■ **Work task**:
Your answer must be an exact transcription of every entry.

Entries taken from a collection
'''

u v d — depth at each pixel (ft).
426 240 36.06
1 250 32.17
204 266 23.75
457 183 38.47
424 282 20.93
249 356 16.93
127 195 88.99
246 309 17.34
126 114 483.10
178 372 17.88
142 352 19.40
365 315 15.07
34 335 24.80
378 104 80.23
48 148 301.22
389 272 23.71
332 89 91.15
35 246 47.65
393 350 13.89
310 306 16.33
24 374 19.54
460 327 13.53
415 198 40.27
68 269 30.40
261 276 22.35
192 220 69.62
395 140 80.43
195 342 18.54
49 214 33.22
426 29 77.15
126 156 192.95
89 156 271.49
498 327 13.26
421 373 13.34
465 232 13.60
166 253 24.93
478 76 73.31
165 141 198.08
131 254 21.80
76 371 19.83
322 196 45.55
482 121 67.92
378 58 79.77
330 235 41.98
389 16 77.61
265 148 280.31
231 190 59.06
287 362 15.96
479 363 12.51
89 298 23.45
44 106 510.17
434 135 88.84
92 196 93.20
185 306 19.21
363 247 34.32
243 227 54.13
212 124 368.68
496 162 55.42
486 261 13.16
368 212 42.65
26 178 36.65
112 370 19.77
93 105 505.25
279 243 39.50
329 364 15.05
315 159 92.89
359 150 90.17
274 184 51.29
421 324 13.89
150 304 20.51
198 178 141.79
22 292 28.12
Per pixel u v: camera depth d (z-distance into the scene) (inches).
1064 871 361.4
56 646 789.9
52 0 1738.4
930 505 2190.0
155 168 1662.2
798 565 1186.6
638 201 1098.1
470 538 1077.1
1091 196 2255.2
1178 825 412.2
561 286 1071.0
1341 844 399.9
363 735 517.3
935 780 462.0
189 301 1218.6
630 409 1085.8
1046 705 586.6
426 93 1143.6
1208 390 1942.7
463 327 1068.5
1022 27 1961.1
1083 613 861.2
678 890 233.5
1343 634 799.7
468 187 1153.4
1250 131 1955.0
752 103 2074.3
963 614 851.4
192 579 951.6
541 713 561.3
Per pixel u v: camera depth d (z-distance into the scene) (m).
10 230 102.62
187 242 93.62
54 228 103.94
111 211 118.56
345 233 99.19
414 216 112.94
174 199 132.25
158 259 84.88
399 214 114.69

'''

■ **Response to the exercise**:
u v d — depth at each pixel (ft).
426 240 36.06
1 250 32.17
204 266 23.75
457 183 38.47
424 282 20.93
249 356 16.93
127 195 88.99
246 309 17.34
126 114 483.10
178 372 17.88
142 352 19.40
365 315 15.07
34 335 24.80
378 104 80.23
48 148 301.22
389 272 23.71
332 89 91.15
35 246 47.65
393 350 13.89
310 306 16.33
24 374 19.54
460 327 13.53
415 198 40.27
68 269 30.40
261 276 22.35
192 220 69.62
395 140 80.43
195 342 18.54
49 214 33.22
426 29 77.15
126 156 192.95
89 156 271.49
498 327 13.26
421 373 13.34
465 232 13.60
166 253 24.93
478 76 73.31
165 141 198.08
131 254 21.80
76 371 19.83
322 196 45.55
482 121 67.92
378 58 79.77
330 235 41.98
389 16 77.61
265 148 280.31
231 190 59.06
287 362 15.96
479 363 12.51
89 298 23.45
44 106 510.17
434 135 88.84
92 196 93.20
185 306 19.21
363 247 34.32
243 227 54.13
212 124 368.68
496 162 55.42
486 261 13.16
368 212 42.65
26 178 36.65
112 370 19.77
93 105 505.25
279 243 39.50
329 364 15.05
315 159 92.89
359 150 90.17
274 184 51.29
421 324 13.89
150 304 20.51
198 178 141.79
22 292 28.12
Per pixel u v: camera depth d (z-distance into the scene) (inches).
1064 871 361.4
56 646 789.9
52 0 1738.4
930 505 2190.0
155 168 1662.2
798 565 1186.6
638 201 1098.1
470 538 1077.1
1091 196 2255.2
1178 825 412.2
561 286 1071.0
1341 844 399.9
363 735 517.3
935 780 462.0
189 301 1218.6
630 409 1085.8
1046 705 586.6
426 93 1143.6
1208 390 1942.7
463 327 1068.5
1022 27 1961.1
1083 613 861.2
678 890 233.5
1343 634 799.7
468 187 1153.4
1250 131 1955.0
752 103 2074.3
963 614 851.4
192 579 951.6
541 713 561.3
Per pixel u v: camera depth d (z-distance into the scene) (m).
10 230 102.62
187 242 93.62
54 228 103.94
111 211 118.56
345 233 99.19
414 216 112.94
174 199 132.25
158 259 84.88
399 214 114.69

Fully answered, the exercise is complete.